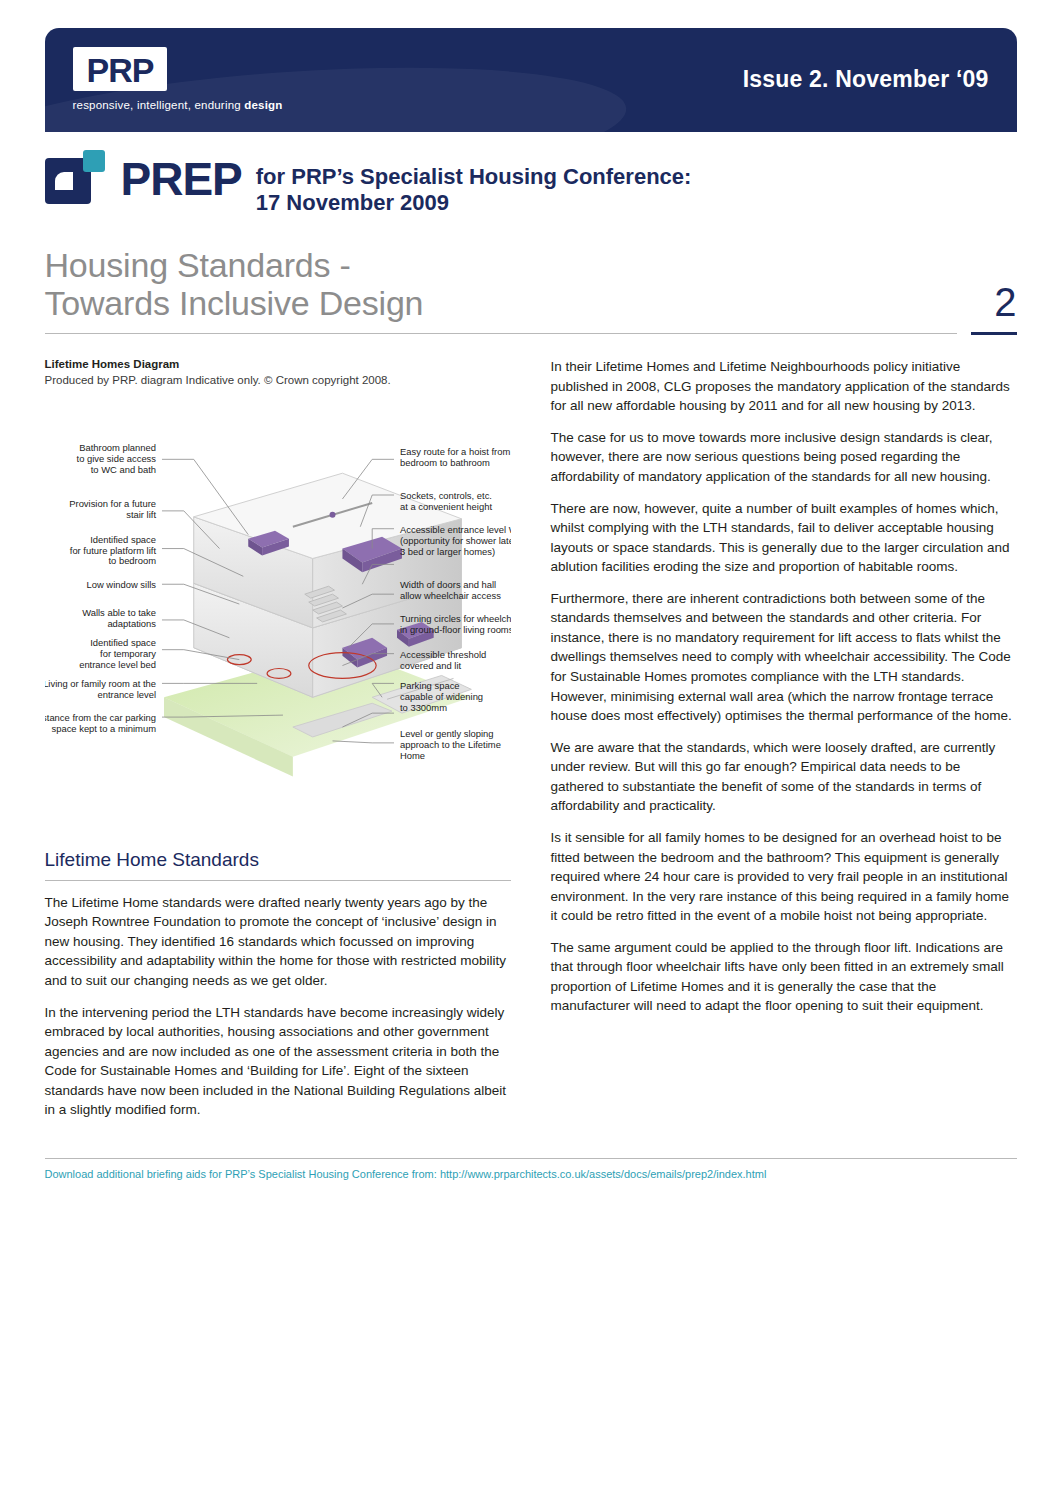PRP
responsive, intelligent, enduring design
Issue 2. November ‘09
PREP
for PRP’s Specialist Housing Conference: 17 November 2009
Housing Standards -
Towards Inclusive Design
2
Lifetime Homes Diagram
Produced by PRP. diagram Indicative only. © Crown copyright 2008.
Bathroom planned to give side access to WC and bath Provision for a future stair lift Identified space for future platform lift to bedroom Low window sills Walls able to take adaptations Identified space for temporary entrance level bed Living or family room at the entrance level Distance from the car parking space kept to a minimum Easy route for a hoist from bedroom to bathroom Sockets, controls, etc. at a convenient height Accessible entrance level WC (opportunity for shower later in 3 bed or larger homes) Width of doors and hall allow wheelchair access Turning circles for wheelchair in ground-floor living rooms Accessible threshold covered and lit Parking space capable of widening to 3300mm Level or gently sloping approach to the Lifetime Home
Lifetime Home Standards
The Lifetime Home standards were drafted nearly twenty years ago by the Joseph Rowntree Foundation to promote the concept of ‘inclusive’ design in new housing. They identified 16 standards which focussed on improving accessibility and adaptability within the home for those with restricted mobility and to suit our changing needs as we get older.
In the intervening period the LTH standards have become increasingly widely embraced by local authorities, housing associations and other government agencies and are now included as one of the assessment criteria in both the Code for Sustainable Homes and ‘Building for Life’. Eight of the sixteen standards have now been included in the National Building Regulations albeit in a slightly modified form.
In their Lifetime Homes and Lifetime Neighbourhoods policy initiative published in 2008, CLG proposes the mandatory application of the standards for all new affordable housing by 2011 and for all new housing by 2013.
The case for us to move towards more inclusive design standards is clear, however, there are now serious questions being posed regarding the affordability of mandatory application of the standards for all new housing.
There are now, however, quite a number of built examples of homes which, whilst complying with the LTH standards, fail to deliver acceptable housing layouts or space standards. This is generally due to the larger circulation and ablution facilities eroding the size and proportion of habitable rooms.
Furthermore, there are inherent contradictions both between some of the standards themselves and between the standards and other criteria. For instance, there is no mandatory requirement for lift access to flats whilst the dwellings themselves need to comply with wheelchair accessibility. The Code for Sustainable Homes promotes compliance with the LTH standards. However, minimising external wall area (which the narrow frontage terrace house does most effectively) optimises the thermal performance of the home.
We are aware that the standards, which were loosely drafted, are currently under review. But will this go far enough? Empirical data needs to be gathered to substantiate the benefit of some of the standards in terms of affordability and practicality.
Is it sensible for all family homes to be designed for an overhead hoist to be fitted between the bedroom and the bathroom? This equipment is generally required where 24 hour care is provided to very frail people in an institutional environment. In the very rare instance of this being required in a family home it could be retro fitted in the event of a mobile hoist not being appropriate.
The same argument could be applied to the through floor lift. Indications are that through floor wheelchair lifts have only been fitted in an extremely small proportion of Lifetime Homes and it is generally the case that the manufacturer will need to adapt the floor opening to suit their equipment.
Download additional briefing aids for PRP’s Specialist Housing Conference from: http://www.prparchitects.co.uk/assets/docs/emails/prep2/index.html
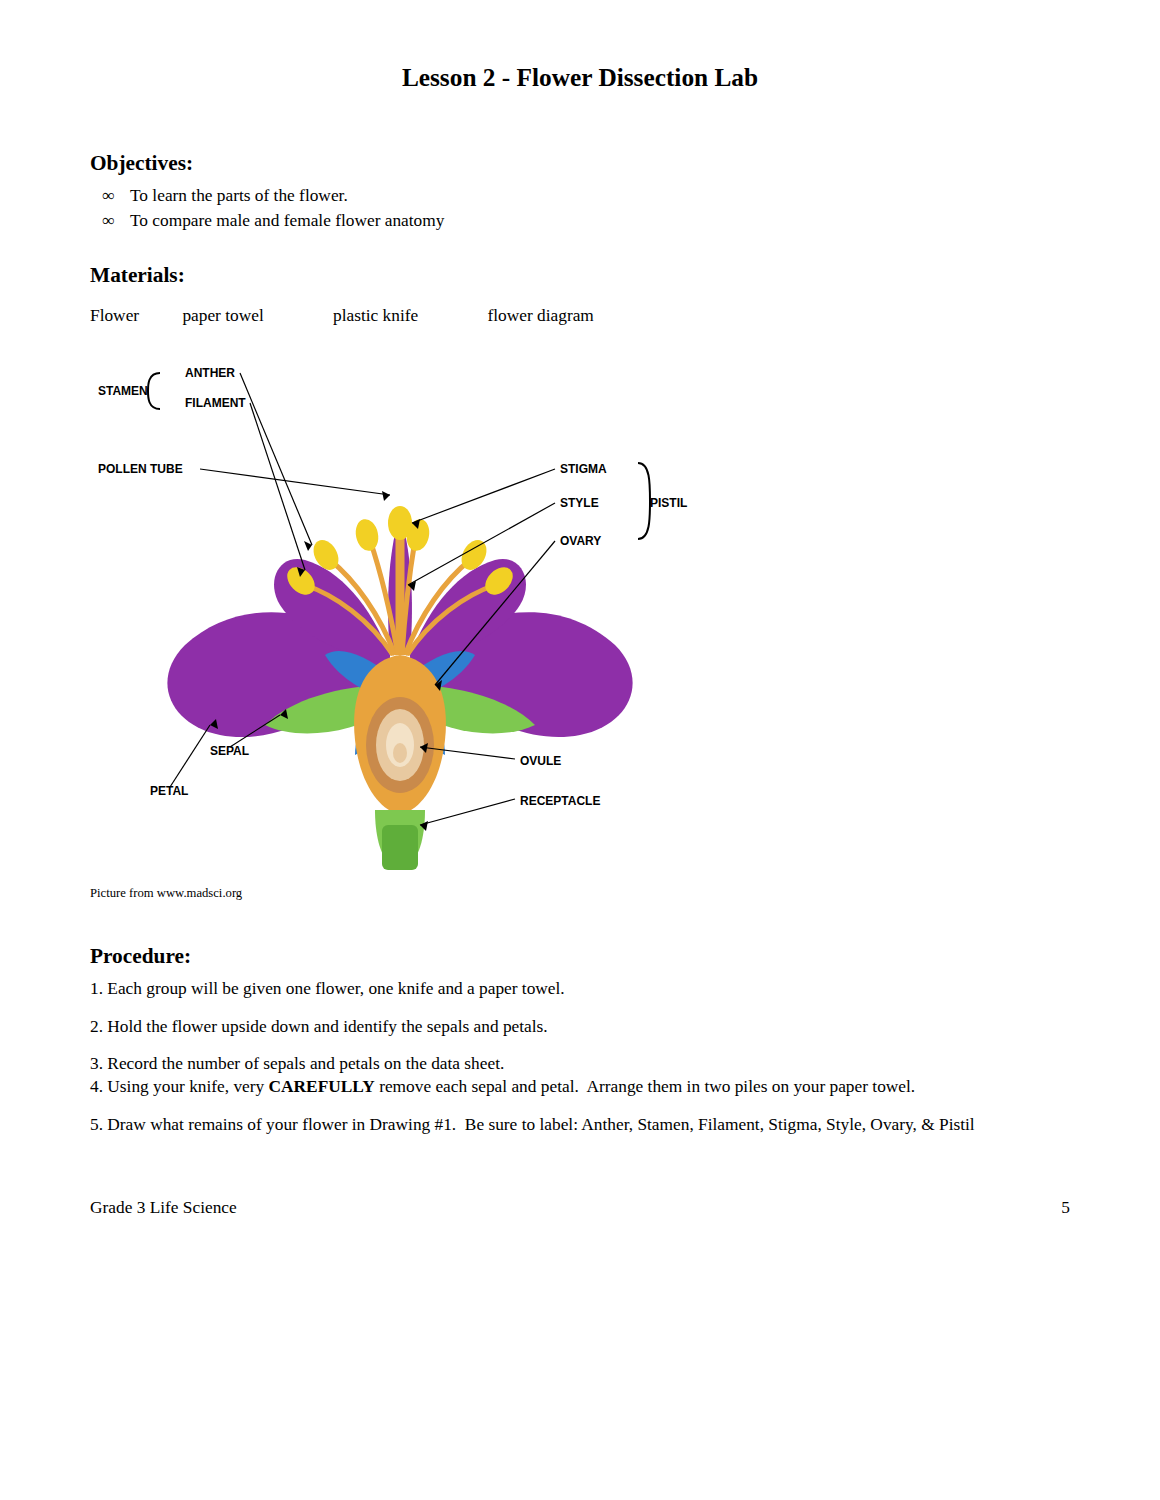Lesson 2 - Flower Dissection Lab
Objectives:
To learn the parts of the flower.
To compare male and female flower anatomy
Materials:
Flower paper towel plastic knife flower diagram
Flower anatomy diagram STAMEN ANTHER FILAMENT POLLEN TUBE STIGMA STYLE OVARY PISTIL SEPAL PETAL OVULE RECEPTACLE
Picture from www.madsci.org
Procedure:
1. Each group will be given one flower, one knife and a paper towel.
2. Hold the flower upside down and identify the sepals and petals.
3. Record the number of sepals and petals on the data sheet.
4. Using your knife, very CAREFULLY remove each sepal and petal. Arrange them in two piles on your paper towel.
5. Draw what remains of your flower in Drawing #1. Be sure to label: Anther, Stamen, Filament, Stigma, Style, Ovary, & Pistil
Grade 3 Life Science 5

EXERCISE: Counting only lines that contain "paper", say how many there are in the material above, and add nothing.

ANSWER SECTION: 3